Required tasks ▸
A) Answer these questions using the passage on Myrtle Cain, one answer per line:
(i) By how many votes did Cain lose her re-election bid?
(ii) At what workplace did Cain serve as public relations director during World War II?
(iii) Which governor declared "Myrtle Cain Day," and on what date does it fall?
B) Transcribe the passage on Myrtle Cain word for word, between "After her father" and "activist Arvonne Fraser.", inclusive.
Selected extract: Begin
After the Nineteenth Amendment was ratified and upheld in the 1922 Supreme Court case of Leser v Garnett, Cain and three other women won seats in the Minnesota House of Representatives in the 1922 election. Cain beat out three other candidates by 500 votes to win a seat in the Minnesota House. She has been known as the "flapper legislator".

During Cain's single session in office (1923-1924), she co-sponsored a bill about anti-masking, which prevented Ku Klux Klan members from wearing masks or hoods in public (House File No. 138 that became Minnesota Laws of 1923, Chapter 160). This ended up being the first of fifteen similar bills to be passed in the United States. She also authored a bill titled “Granting Equal Rights, Privileges, and Immunities to Both Sexes,” the first bill to demand equal rights for Minnesota women, which did not pass. In 1923, Cain advocated for passage of an Equal Rights Amendment to the Minnesota Constitution, but the effort ultimately failed.

Cain lost her re-election bid to a male opponent by only 39 votes.

=== Post-electoral career and activism ===
Cain moved to Washington, D.C., to lobby for women's rights, living at the National Woman's Party headquarters. She also spent time in New York City where she coordinated programming for the American Women's Association.

After her father died, Cain returned to Minneapolis. During the Great Depression, she coordinated deliveries to children whose families couldn't afford milk, and became the director of the City Wide Direct Relief Committee, connecting Minneapolis residents to resources like food, clothing, housing, and heat.

During World War II, Cain pushed for equal pay for women at the Twin Cities Army Ammunition Plant, where she worked as public relations director. She then worked for Hubert Humphrey's Minneapolis mayoral campaign. He then appointed Cain to serve as a housing consultant. She also helped to bridge the divide as the Farmer-Labor Party and Minnesota Democratic Party merged in 1944. In 1948, Cain began working on an equal rights bill in 1948 with activist Arvonne Fraser.

In 1968, Cain worked with Eugene McCarthy's presidential campaign, calling for an immediate end to the Vietnam War.

In 1973, Cain spoke at the state capitol in favor of the federal Equal Rights Amendment. Shortly after, Governor Wendell Anderson declared February 12 "Myrtle Cain Day".

== Later life and death ==
Cain died on February 6, 1980 in Minneapolis.
Selected extract: End
Dataset extract: Begin
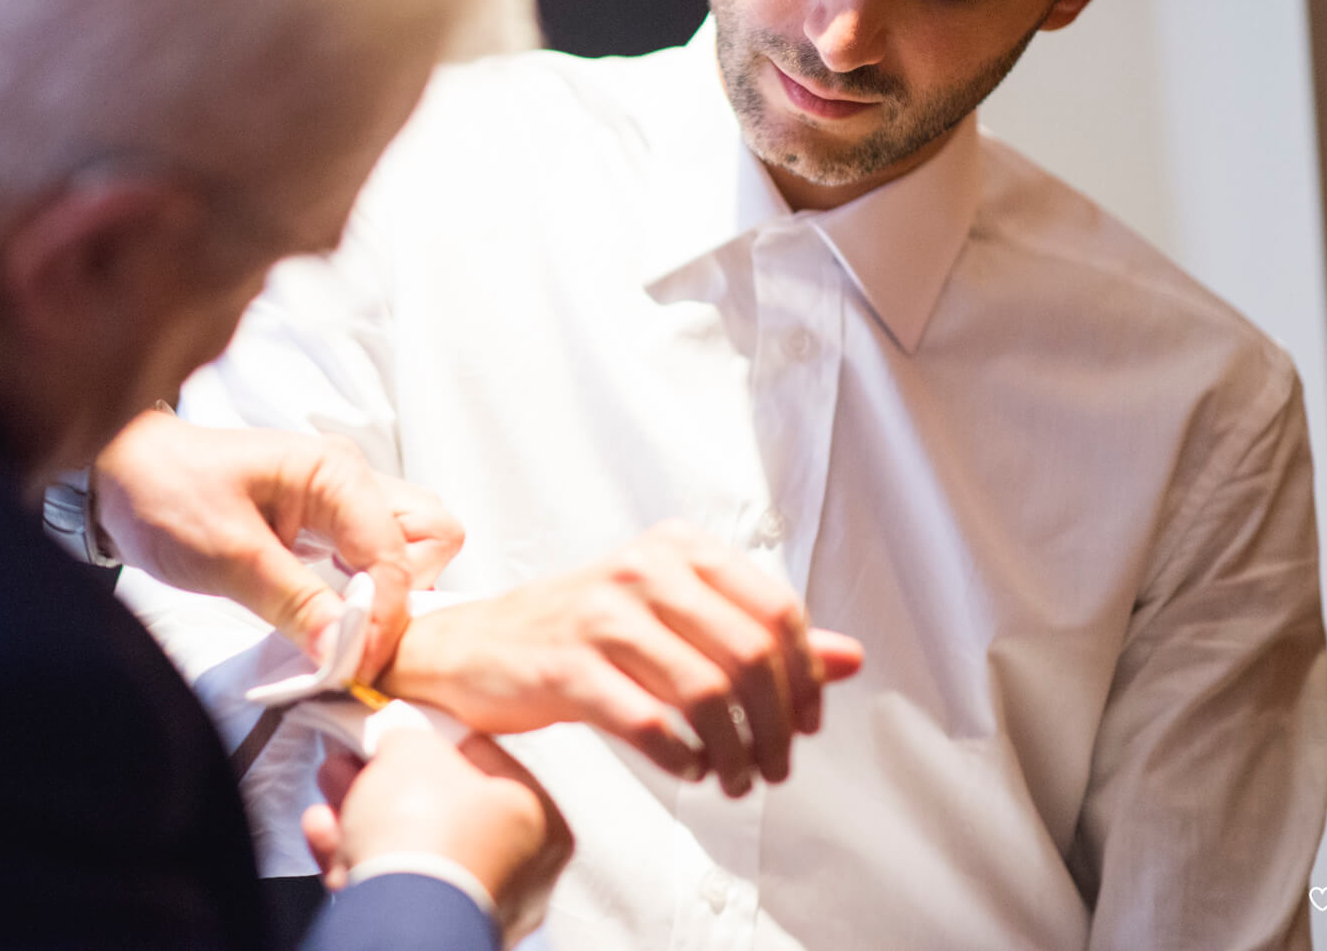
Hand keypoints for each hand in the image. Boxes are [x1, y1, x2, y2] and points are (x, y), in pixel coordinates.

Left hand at [90, 412, 464, 676]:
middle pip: (429, 537)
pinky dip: (363, 596)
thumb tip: (347, 654)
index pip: (397, 552)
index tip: (355, 663)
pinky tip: (330, 623)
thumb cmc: (166, 495)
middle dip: (406, 595)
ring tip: (344, 638)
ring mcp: (341, 501)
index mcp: (335, 472)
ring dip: (388, 598)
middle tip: (359, 639)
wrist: (119, 474)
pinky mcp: (324, 525)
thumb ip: (296, 603)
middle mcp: (351, 480)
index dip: (384, 614)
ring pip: (408, 549)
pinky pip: (371, 559)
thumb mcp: (229, 555)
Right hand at [302, 730, 571, 947]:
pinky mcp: (427, 931)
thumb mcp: (416, 747)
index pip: (486, 764)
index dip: (435, 738)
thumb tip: (398, 742)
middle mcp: (516, 871)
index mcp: (541, 823)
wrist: (398, 915)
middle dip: (386, 779)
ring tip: (332, 784)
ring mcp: (472, 906)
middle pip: (439, 807)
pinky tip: (324, 828)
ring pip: (409, 847)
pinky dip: (353, 854)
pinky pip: (389, 883)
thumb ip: (410, 736)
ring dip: (362, 813)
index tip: (401, 731)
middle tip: (356, 757)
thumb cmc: (427, 829)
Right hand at [379, 521, 864, 795]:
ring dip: (736, 751)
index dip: (805, 678)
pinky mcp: (567, 666)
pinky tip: (689, 769)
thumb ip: (760, 633)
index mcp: (678, 548)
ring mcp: (602, 615)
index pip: (776, 611)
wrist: (474, 648)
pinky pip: (649, 721)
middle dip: (777, 726)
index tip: (805, 723)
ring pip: (707, 692)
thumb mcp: (675, 619)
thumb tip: (851, 659)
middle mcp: (643, 569)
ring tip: (735, 779)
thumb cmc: (583, 633)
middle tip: (776, 767)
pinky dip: (683, 756)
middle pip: (749, 654)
Dataset extract: End
Results in order ▸
A)
(i) 39 votes
(ii) The Twin Cities Army Ammunition Plant
(iii) Governor Wendell Anderson; February 12

B)
After her father died, Cain returned to Minneapolis. During the Great Depression, she coordinated deliveries to children whose families couldn't afford milk, and became the director of the City Wide Direct Relief Committee, connecting Minneapolis residents to resources like food, clothing, housing, and heat.

During World War II, Cain pushed for equal pay for women at the Twin Cities Army Ammunition Plant, where she worked as public relations director. She then worked for Hubert Humphrey's Minneapolis mayoral campaign. He then appointed Cain to serve as a housing consultant. She also helped to bridge the divide as the Farmer-Labor Party and Minnesota Democratic Party merged in 1944. In 1948, Cain began working on an equal rights bill in 1948 with activist Arvonne Fraser.